Ein Ziel des Projekts von Voigts, Röhnert und Elflein ist es auch, sich mit ihren TU-Kollegen vom Institut für Informatik – den technischen Spezialisten für künstliche Intelligenz und künstliche Kreativität – auszutauschen. Die Zusammenarbeit zwischen Technikern und Geisteswissenschaftlern ist für Voigts ungewohnt: „Die Informatik war für uns bisher fast eine Art Blackbox. Mit dem Projekt wollen wir Brücken schlagen.“ Dafür gelte es eine gemeinsame Sprache zu finden – als Voraussetzung für alles weitere. „Dann wollen wir miteinander vergleichen, was wir jeweils unter Kreativität verstehen.“ Später sei zu diesem Thema eine gemeinsame Tagung geplant.
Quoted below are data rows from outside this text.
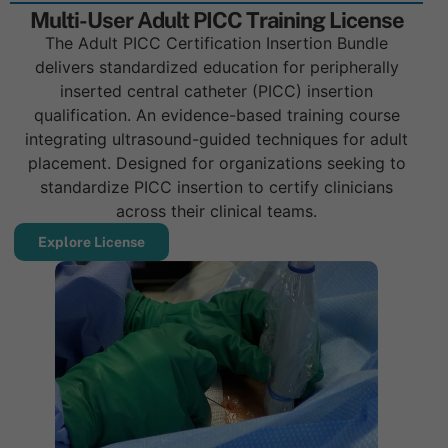
Multi-User Adult PICC Training License
The Adult PICC Certification Insertion Bundle
delivers standardized education for peripherally
inserted central catheter (PICC) insertion
qualification. An evidence-based training course
integrating ultrasound-guided techniques for adult
placement. Designed for organizations seeking to
standardize PICC insertion to certify clinicians
across their clinical teams.
Explore License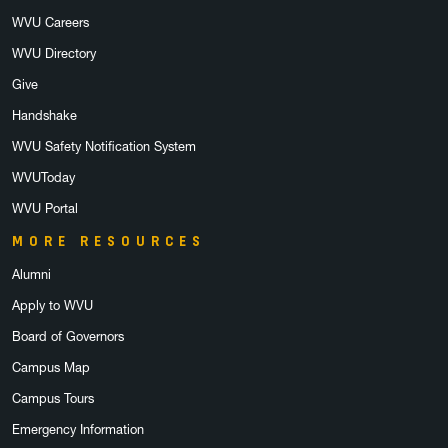
WVU Careers
WVU Directory
Give
Handshake
WVU Safety Notification System
WVUToday
WVU Portal
MORE RESOURCES
Alumni
Apply to WVU
Board of Governors
Campus Map
Campus Tours
Emergency Information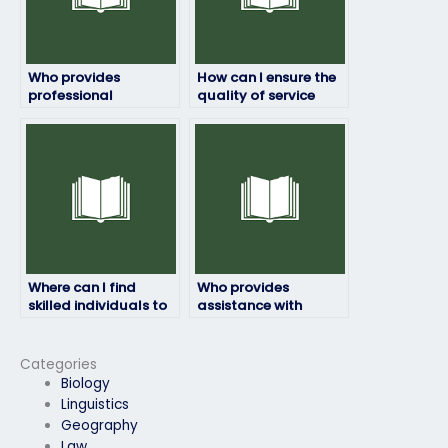
Who provides
How can I ensure the
professional
quality of service
geography exam
when hiring for my
help?
geography exam?
Where can I find
Who provides
skilled individuals to
assistance with
take my geography
geography exams
exam with expertise?
while maintaining
confidentiality?
Categories
Biology
Linguistics
Geography
Law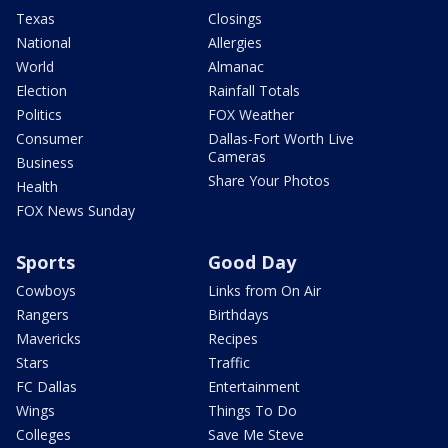
Texas
Closings
National
Allergies
World
Almanac
Election
Rainfall Totals
Politics
FOX Weather
Consumer
Dallas-Fort Worth Live
Cameras
Business
Share Your Photos
Health
FOX News Sunday
Sports
Good Day
Cowboys
Links from On Air
Rangers
Birthdays
Mavericks
Recipes
Stars
Traffic
FC Dallas
Entertainment
Wings
Things To Do
Colleges
Save Me Steve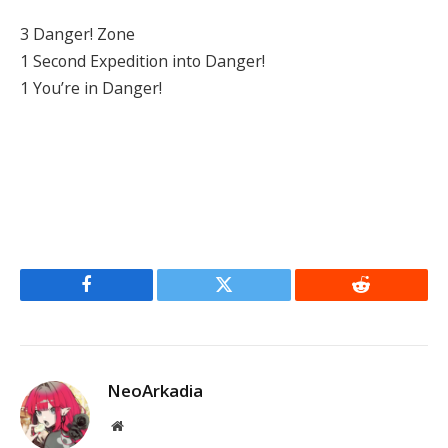
3 Danger! Zone
1 Second Expedition into Danger!
1 You’re in Danger!
Facebook
Twitter
Reddit
NeoArkadia
Website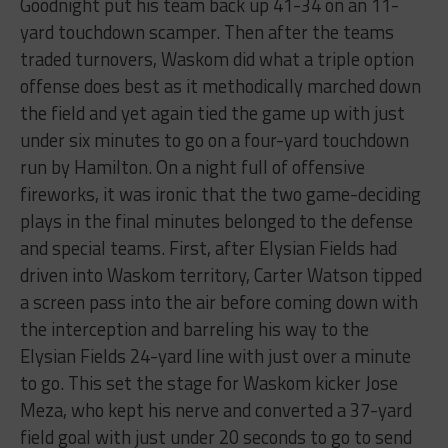
Goodnight put his team back up 41-34 on an 11-
yard touchdown scamper. Then after the teams
traded turnovers, Waskom did what a triple option
offense does best as it methodically marched down
the field and yet again tied the game up with just
under six minutes to go on a four-yard touchdown
run by Hamilton. On a night full of offensive
fireworks, it was ironic that the two game-deciding
plays in the final minutes belonged to the defense
and special teams. First, after Elysian Fields had
driven into Waskom territory, Carter Watson tipped
a screen pass into the air before coming down with
the interception and barreling his way to the
Elysian Fields 24-yard line with just over a minute
to go. This set the stage for Waskom kicker Jose
Meza, who kept his nerve and converted a 37-yard
field goal with just under 20 seconds to go to send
Kann ein Algorithmus Künstler sein?

Eine weitere große Frage, die die Forscher umtreibt, ist die Autorschaft in Zeiten künstlicher Intelligenz: Kann ein Algorithmus – also eine Folge von Befehlen in einem Computerprogramm – überhaupt Künstler, Komponist oder Schriftsteller sein? Und was braucht es, damit man von Autorschaft sprechen kann? Die alleinige Urheberschaft ist es schon einmal nicht, betont der Literaturprofessor: „Heute ist man sich längst darüber einig, dass sich jeder Autor in irgendeiner Weise bei existierenden Texten bedient oder sich zumindest von anderen beeinflussen lässt.“ Die Schlüsselwörter zur Autorschaft sind für ihn vielmehr „Bewusstsein“ und „Intentionalität“ – also absichtsvolles Handeln. Und: „Auch das Moment der Überraschung ist ein Zeichen von Kreativität.“

Mindestens ebensowichtig ist aber, was sich auf der anderen Seite abspielt: beim Leser, Zuhörer oder Betrachter von Kunst, Musik oder Literatur. Ästhetisches Vergnügen, da ist sich Voigts sicher, könnten bald auch Automaten verschaffen, jedoch: „Wäre da nicht die Projektion“ – also das Kopfkino des Hörers. Zwar seien „Kraftwerk“ mit ihrer Maschinen-Ästhetik noch recht gut mit der Vorstellung von Roboter-Kunst vereinbar, „aber wenn ich etwa an The Doors denke, klappt das nicht so ganz“. Die Biografien der echten Künstler, der Entstehungskontext, die Rock-Ikone Jim Morrison – all das sei hier unverzichtbarer Bestandteil des Hörens. Selbst wenn Computer den perfekten Doors-Song produzieren könnten, würde dem Hörer ohne diese Hintergründe Elementares fehlen.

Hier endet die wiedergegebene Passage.